The YMCA’s Active Older Adults (AOA) program offers a variety of classes and sports with varying skill levels tailored to older adults including water aerobics, therapeutic yoga, chair fitness classes, line dancing, pickleball, basketball, walking programs, monthly bingo, and card and coffee clubs.
Established one year ago, the AOA program is coordinated by Jane Klippel who transitioned from her full-time role at the YMCA to lead the program.
“I am of retirement age and I had so many questions, like what it means to retire and get older and how Medicare works. I became very aware of what it means to be 65, not 50 or 60 anymore, and what age means to my health. The Y has always had someone in charge of youth programs, family programs, younger adult programs and others, but I saw the need to coordinate programs under one umbrella for older adults,” she said.

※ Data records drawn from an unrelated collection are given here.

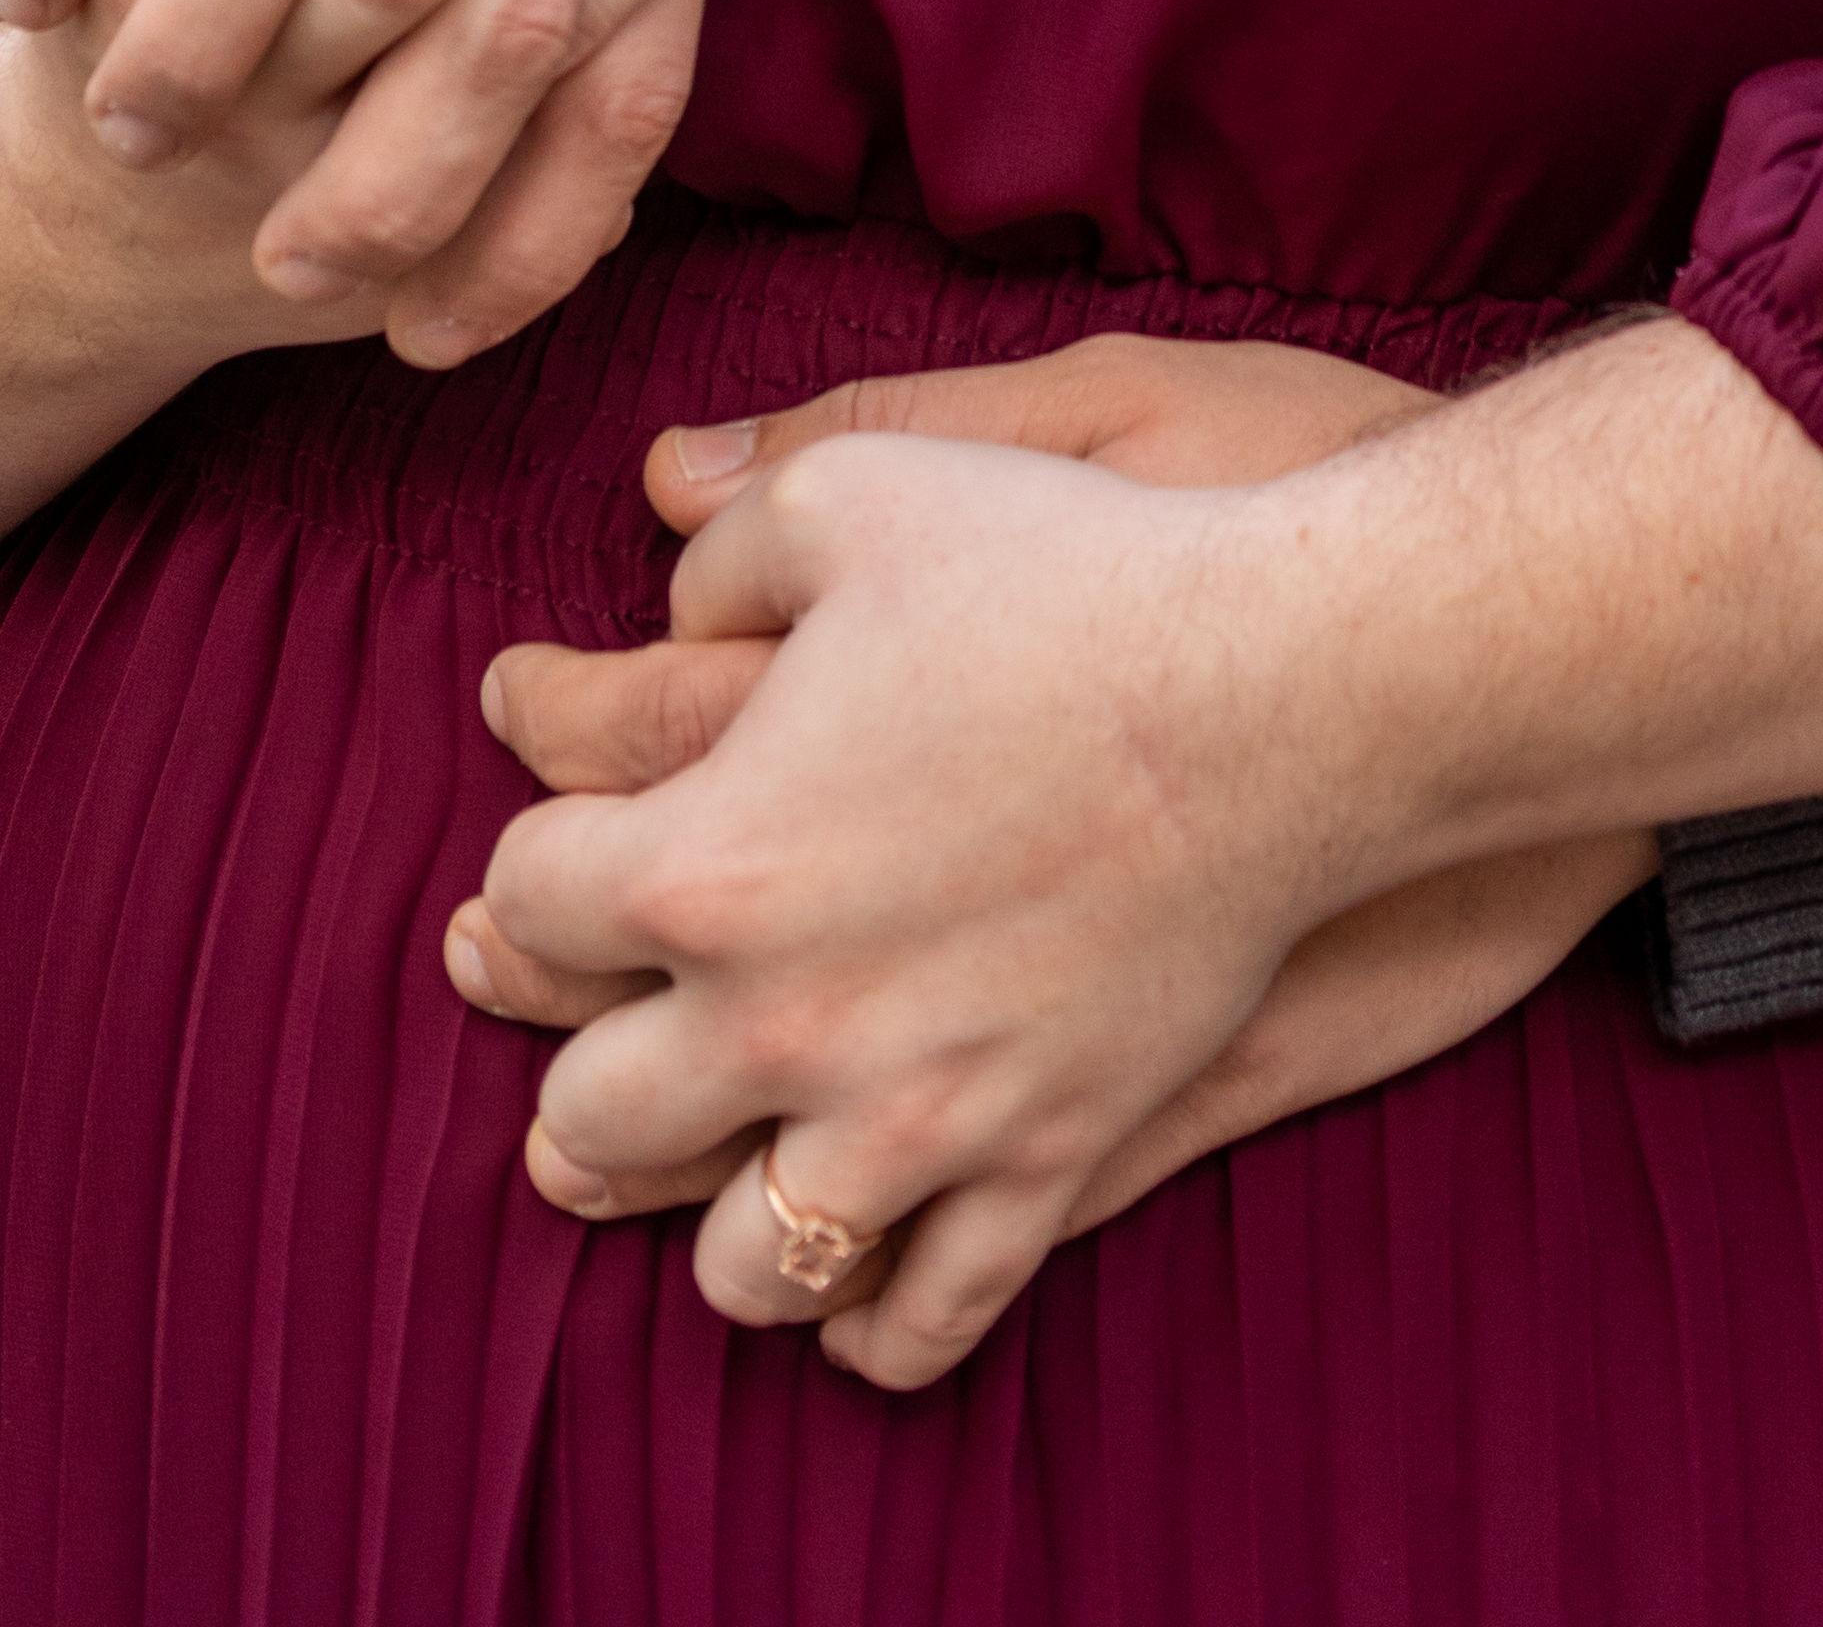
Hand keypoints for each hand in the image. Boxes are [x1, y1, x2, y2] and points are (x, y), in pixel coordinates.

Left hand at [473, 426, 1608, 1389]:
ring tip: (724, 1156)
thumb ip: (729, 528)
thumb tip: (656, 538)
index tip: (568, 831)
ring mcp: (916, 1122)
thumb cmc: (1072, 571)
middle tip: (614, 1019)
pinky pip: (922, 1321)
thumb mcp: (867, 492)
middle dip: (581, 1064)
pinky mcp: (1045, 1165)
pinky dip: (869, 1328)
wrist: (1290, 686)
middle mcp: (783, 1021)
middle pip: (589, 1120)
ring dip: (709, 1216)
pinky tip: (852, 1283)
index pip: (532, 899)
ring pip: (738, 1267)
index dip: (537, 857)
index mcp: (709, 855)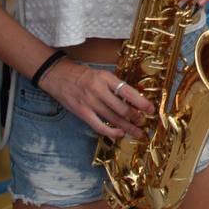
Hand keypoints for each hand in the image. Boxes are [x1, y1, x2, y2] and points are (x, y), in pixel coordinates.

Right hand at [39, 59, 154, 139]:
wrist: (58, 75)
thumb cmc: (82, 75)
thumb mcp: (101, 74)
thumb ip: (114, 85)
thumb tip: (132, 98)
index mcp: (106, 78)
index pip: (128, 91)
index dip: (141, 102)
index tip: (151, 109)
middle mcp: (99, 90)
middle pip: (122, 108)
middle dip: (136, 117)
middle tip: (144, 122)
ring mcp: (90, 102)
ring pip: (113, 118)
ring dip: (127, 127)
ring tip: (137, 132)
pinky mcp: (82, 112)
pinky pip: (98, 125)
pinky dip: (110, 132)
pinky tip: (119, 134)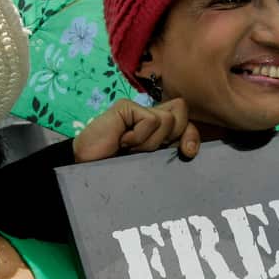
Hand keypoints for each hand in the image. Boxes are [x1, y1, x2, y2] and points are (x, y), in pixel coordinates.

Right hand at [72, 98, 199, 162]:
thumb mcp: (151, 165)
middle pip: (182, 112)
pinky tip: (122, 141)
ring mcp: (137, 110)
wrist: (86, 169)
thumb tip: (190, 149)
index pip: (187, 122)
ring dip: (151, 142)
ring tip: (131, 148)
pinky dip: (139, 137)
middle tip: (150, 150)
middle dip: (173, 136)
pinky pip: (150, 120)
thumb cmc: (117, 171)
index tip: (187, 153)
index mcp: (159, 131)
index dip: (191, 136)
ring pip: (168, 119)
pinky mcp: (126, 107)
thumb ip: (169, 153)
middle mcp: (149, 117)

According to Klippel, one-fifth of the people using YMCA facilities are seniors, some even in their early 90s. The AOA program has been designed in alignment with the mission of the YMCA – putting Christian principles into practice through programs that build a healthy spirit, mind and body for all.
“Adults can join the Y and run on a treadmill by themselves. That’s great, but it’s often hard to stay committed and motivated on your own. Our instructor-led programs are really motivating,” Klippel said “Water aerobics and senior group exercise classes have always been very popular. Now in my role I hear what our members want and need. New programs can be added.”
Highly popular pickleball lessons, as well as opportunities to play, abound. In March, the YMCA will host its 7th annual Pickleball For All Tournament sponsored by Emerge Ortho and AARP. The tournament has two age divisions, eight teams per division and five skill levels offering fun community competition. Proceeds benefit the YMCA’s Community Health Programs to improve the lives of those with Parkinson’s disease, diabetes, arthritis, cancer and heart disease.
Everyone seems to enjoy walking with a group. A six-week Walk with Ease program starts on April 3 on the outdoor track on Mondays and Wednesdays. Walk with Ease is the only program of its kind identified as arthritis-appropriate and evidence-based by the Centers for Disease Control and Prevention, according to YMCA staff. The program, which increases in duration over the six-week period, also teaches stretching and strength building, improves balance, reduces pain, helps with weight loss, and improves mental and overall physical health. Participants receive a manual with lecturettes for each session. The program is free to members and nonmembers through support from the N.C. State Alliance of YMCAs.
Beyond the physical activities, Klippel noticed that social activities and opportunities for adults to meet and converse were needed. So AOA started a card club with the intention to create a fun social environment.
“Playing canasta – and soon bridge - is a mind and spirit exercise that challenges the brain. We intend to keep it going weekly,” she said.
The coffee club that was on COVID hiatus has returned on weekday mornings. Coffee is made and served by young adults with special needs from the New Hanover County Schools Special Education Transitions Program. Fifty-cents-a-cup donations go right back to the Transitions program.
“People, people, people are the most fun part of my job. I know most of the pickleball players by name. We are a family here at the Y. The diversity is great and there is so much to choose from. The Y is here for everyone,” Klippel concluded.